Enterprise data center managers find themselves at an interesting crossroads. Until a few years ago, their choices for data protection technologies were limited to physical tape and a handful of backup applications. As new technologies were introduced, most enterprises made wholesale changes – committing the entire data center to a single backup application.
Today, however, the choices of backup application, backup protocol, and even backup device vary widely. Most data center managers see value in running multiple backup applications to address different requirements. For example, IT might use a traditional backup application like Symantec NetBackup to protect their physical servers and complement that with Veeam SureBackup to protect their virtual machines. But does this add unnecessary complexity? Reduce overall efficiency? The simple answer is no, as long you have the backup system to handle it.
An open systems approach to data protection gives you the flexibility to run multiple backup applications to meet your specific requirements for backup and retention policies, departmental data protection, and mix of data types.
For example, an open system approach with Symantec OST can be used with half a dozen different OST-compatible disk backup systems (including SEPATON) and many can run alongside other backup applications as needed. In contrast, EMC Boost locks you in to using only Symantec OST and NetWorker. This contrast will become even more important as the other leading backup applications enable OST and Boost-like access.
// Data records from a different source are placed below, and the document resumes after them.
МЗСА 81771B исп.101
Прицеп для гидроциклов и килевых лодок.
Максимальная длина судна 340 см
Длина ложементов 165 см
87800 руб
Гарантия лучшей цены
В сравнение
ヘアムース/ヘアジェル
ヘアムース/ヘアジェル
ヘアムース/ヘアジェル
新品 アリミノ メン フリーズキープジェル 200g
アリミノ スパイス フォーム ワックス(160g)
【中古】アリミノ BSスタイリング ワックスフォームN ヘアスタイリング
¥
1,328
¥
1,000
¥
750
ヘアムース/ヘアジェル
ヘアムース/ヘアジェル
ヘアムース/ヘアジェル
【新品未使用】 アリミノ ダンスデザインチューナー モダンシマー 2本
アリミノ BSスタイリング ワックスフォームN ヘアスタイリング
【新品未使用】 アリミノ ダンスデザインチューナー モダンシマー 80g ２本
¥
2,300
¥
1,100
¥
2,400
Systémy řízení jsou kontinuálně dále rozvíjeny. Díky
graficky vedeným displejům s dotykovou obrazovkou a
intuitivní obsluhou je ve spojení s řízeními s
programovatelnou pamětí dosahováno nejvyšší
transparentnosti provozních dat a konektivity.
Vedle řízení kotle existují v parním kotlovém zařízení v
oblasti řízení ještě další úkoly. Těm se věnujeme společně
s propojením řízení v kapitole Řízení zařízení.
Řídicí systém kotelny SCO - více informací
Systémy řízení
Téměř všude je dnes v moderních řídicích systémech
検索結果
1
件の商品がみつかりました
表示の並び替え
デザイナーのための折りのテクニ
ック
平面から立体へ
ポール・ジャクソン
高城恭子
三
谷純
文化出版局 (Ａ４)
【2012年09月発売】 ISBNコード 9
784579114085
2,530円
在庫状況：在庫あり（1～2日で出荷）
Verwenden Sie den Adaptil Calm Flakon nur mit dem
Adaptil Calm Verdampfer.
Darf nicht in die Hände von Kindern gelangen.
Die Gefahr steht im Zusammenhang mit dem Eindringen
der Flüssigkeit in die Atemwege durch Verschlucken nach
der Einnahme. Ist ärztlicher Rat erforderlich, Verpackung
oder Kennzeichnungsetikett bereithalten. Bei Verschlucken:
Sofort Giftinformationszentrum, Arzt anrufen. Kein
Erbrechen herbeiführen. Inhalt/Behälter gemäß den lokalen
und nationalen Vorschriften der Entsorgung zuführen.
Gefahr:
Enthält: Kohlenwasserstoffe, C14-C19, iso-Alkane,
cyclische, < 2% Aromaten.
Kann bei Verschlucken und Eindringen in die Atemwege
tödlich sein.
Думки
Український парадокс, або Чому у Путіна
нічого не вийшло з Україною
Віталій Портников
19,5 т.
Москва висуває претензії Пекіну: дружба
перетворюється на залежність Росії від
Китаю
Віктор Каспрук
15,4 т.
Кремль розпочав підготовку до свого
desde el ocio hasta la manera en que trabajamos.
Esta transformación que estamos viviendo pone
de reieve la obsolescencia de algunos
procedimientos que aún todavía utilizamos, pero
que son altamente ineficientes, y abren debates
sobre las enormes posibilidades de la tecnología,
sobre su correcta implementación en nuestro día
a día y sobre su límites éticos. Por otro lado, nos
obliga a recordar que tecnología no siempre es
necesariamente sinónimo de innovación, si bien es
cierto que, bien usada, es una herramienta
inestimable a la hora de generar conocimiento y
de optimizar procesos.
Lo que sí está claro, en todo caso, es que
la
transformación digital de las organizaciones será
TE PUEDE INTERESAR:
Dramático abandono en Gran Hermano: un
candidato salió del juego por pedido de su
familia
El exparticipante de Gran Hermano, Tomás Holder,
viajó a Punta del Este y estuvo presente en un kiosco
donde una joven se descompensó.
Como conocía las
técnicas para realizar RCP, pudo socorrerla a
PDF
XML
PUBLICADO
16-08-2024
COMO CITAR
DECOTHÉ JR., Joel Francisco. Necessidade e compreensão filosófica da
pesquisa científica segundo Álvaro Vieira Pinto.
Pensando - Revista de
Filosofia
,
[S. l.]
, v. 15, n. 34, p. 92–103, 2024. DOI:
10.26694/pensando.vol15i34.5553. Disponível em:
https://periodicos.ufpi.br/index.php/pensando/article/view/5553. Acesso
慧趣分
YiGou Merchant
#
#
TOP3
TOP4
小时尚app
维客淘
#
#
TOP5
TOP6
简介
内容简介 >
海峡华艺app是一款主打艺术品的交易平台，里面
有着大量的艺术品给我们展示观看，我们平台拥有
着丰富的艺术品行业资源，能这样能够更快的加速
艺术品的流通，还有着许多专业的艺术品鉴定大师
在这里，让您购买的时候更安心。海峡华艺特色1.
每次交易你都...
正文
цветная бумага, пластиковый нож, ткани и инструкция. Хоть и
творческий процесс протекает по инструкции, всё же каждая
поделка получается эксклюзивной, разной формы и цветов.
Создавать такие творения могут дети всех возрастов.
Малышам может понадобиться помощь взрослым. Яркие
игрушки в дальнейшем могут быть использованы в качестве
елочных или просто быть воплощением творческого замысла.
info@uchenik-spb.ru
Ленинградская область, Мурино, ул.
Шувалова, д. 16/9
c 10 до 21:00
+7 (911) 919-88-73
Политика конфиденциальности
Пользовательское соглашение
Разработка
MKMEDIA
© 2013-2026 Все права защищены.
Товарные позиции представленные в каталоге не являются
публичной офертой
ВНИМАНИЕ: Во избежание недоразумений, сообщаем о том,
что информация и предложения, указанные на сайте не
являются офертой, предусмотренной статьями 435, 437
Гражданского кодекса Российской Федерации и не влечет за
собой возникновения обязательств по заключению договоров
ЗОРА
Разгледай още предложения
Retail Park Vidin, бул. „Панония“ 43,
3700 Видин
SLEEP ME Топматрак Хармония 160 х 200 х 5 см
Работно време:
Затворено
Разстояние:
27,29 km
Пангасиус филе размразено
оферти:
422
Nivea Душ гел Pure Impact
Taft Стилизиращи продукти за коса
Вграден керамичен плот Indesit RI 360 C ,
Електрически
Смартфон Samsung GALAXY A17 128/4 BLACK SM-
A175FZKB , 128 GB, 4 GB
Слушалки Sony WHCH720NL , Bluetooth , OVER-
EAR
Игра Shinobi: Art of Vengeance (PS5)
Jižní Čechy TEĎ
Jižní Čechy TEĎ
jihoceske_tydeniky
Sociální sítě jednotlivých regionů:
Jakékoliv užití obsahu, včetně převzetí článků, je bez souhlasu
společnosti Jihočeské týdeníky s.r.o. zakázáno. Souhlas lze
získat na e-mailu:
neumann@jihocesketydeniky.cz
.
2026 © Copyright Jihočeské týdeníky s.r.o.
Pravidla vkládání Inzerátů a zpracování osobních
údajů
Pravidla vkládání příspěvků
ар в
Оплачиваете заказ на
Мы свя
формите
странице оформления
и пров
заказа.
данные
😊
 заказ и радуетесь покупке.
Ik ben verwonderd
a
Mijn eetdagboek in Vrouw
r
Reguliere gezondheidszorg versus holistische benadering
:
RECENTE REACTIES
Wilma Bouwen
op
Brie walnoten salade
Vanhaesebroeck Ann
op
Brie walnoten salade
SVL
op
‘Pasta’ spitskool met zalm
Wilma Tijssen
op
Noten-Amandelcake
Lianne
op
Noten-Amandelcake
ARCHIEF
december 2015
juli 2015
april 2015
Customers will see value in the new innovations, better pricing, or enhanced services offered by these applications as they deal with their fast-growing data volumes and increasingly stringent regulatory requirements.
In her article Ten Data Protection Trends for 2010, Enterprise Strategy Group Analyst, Lauren Whitehouse notes, “Continued focus on improving business processes will trigger the introduction of new business systems, upgraded applications, virtualization, and IT service delivery improvements. The impact on data protection? Change—and lots of it. Organizations will, therefore, have to optimize their data protection infrastructures to support the changing IT landscape as well as contend with unabated growth—all while minimizing the risk of downtime, non-compliance, and security threats.”
Ironically, the real key to success in implementing and managing an infrastructure that can handle a mixed application environment is not in the backup software; but rather, in the backup system. You need a backup appliance that can handle multiple backup applications without adding complexity. You need a system with the flexibility to let you introduce OST or new applications in phases, the management view to manage data protection regardless of backup application or status in its progression from backup to deduplication, to replication as well as archiving and expiration.
The backup appliance also needs to deliver the performance and single-system scalability to protect massive data volumes without requiring multiple systems or added complexity.
In a nutshell, as we look to the future of data protection, data center managers should not be concerned with standardizing on a single backup application but should consider the capabilities of their backup target.